By IANS,
Guwahati : The situation in violence-hit areas of Assam remained calm Tuesday with no overnight incidents reported, the first time in four days of ethnic clashes that left 49 people dead and more than 100,000 displaced, officials said.
“The situation is fast returning to normal with security forces able to quell the clashes although curfew and a shoot-at-sight orders are still clamped,” Assam government spokesman and Health Minister Himanta Biswa Sarma told IANS.
An estimated 8,000 police, army and paramilitary troops were deployed in the four northern Assam districts of Udalguri, Darrang, Baska, and Chirang after violence broke out Friday between tribal Bodos and Muslim migrant settlers.
“The task before the government now is to bridge the divide between the two communities and build a sense of confidence before some 100,000 sheltered in makeshift relief camps could return to their homes,” Sarma said.
The clashes, between members of the Bodo tribal group and Muslim settlers originally from Bangladesh, have witnessed raids on about 40 villages by groups armed with bows and poison-tipped arrows, spears and machetes.
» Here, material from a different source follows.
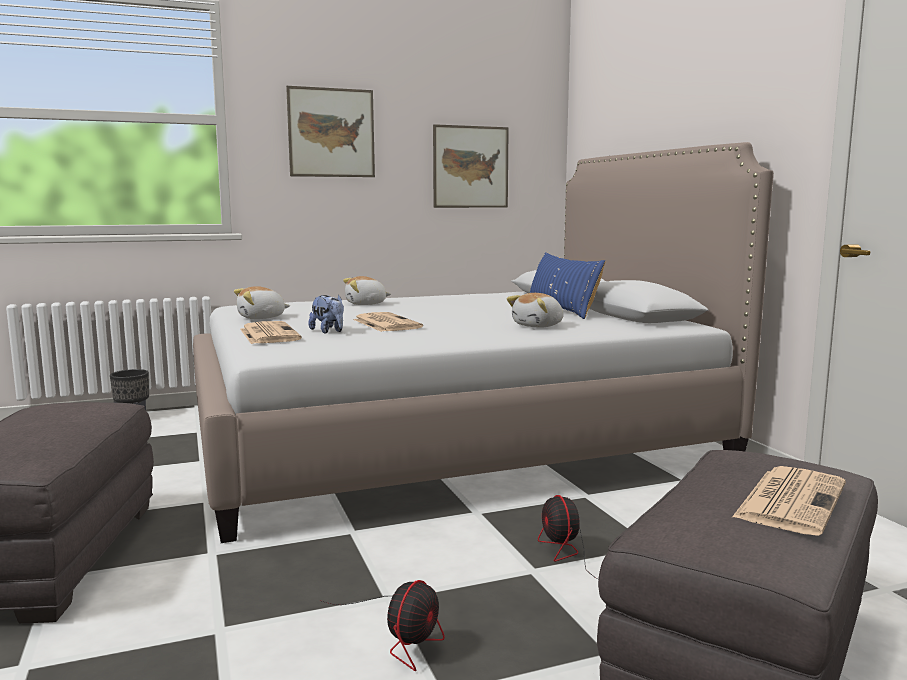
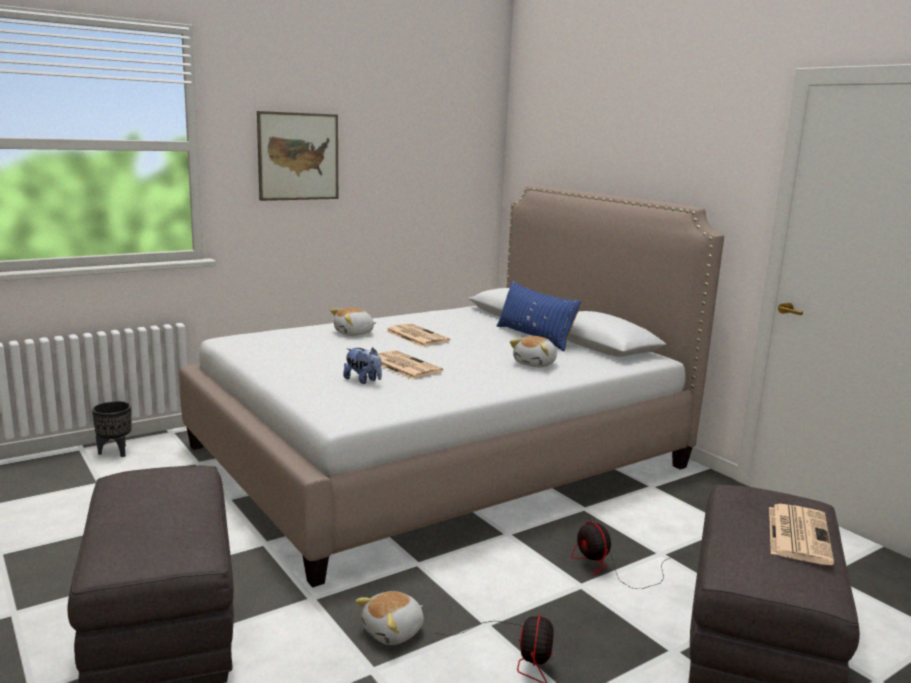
camera: 15 degrees left, 5 degrees up
plush toy [234,286,290,319] -> plush toy moved to [355,591,424,645]
newspaper [240,321,302,344] -> newspaper moved to [386,324,450,347]
picture [433,124,509,208] -> none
The minister said the rebel National Democratic Front of Bodoland (NDFB), fighting for an independent tribal homeland, took advantage of the situation and resorted to large scale arson and killings.
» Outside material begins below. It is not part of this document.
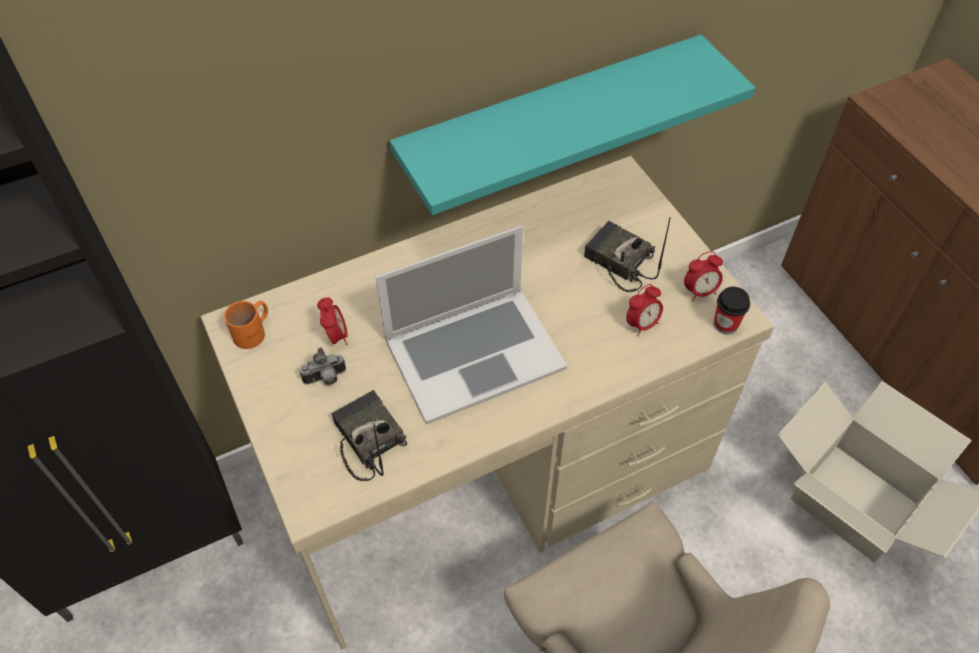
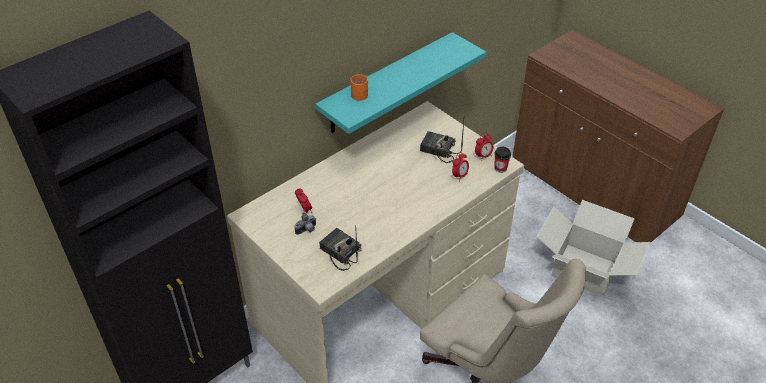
camera: 15 degrees left, 10 degrees down
orange mug [224,301,268,349] -> orange mug moved to [350,74,368,101]
laptop [375,226,567,425] -> none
“It was a minor clash between a group of Muslims and Bodos on Friday, but the NDFB took advantage of the frayed tempers and resorted to some sort of an ethnic cleansing to drive out all the non-Bodos from the area,” Sarma said.
The NDFB, which is a largely Christian outfit, entered into a ceasefire with the Indian government in 2005, but has never renounced its independence struggle. Community leaders have appealed for calm in the area.
“Various ethnic groups and people practising different faiths were cohabiting in the area for decades and we should not allow this age old amity to be disturbed. The need of the hour is to show restraint,” Idris Ali, a noted writer belonging to the Muslim community, said.
Similar appeals were made from the Bodo community. “It is time for all of us to remove suspicion and hatred,” K. Basumatary, a Bodo community leader, said.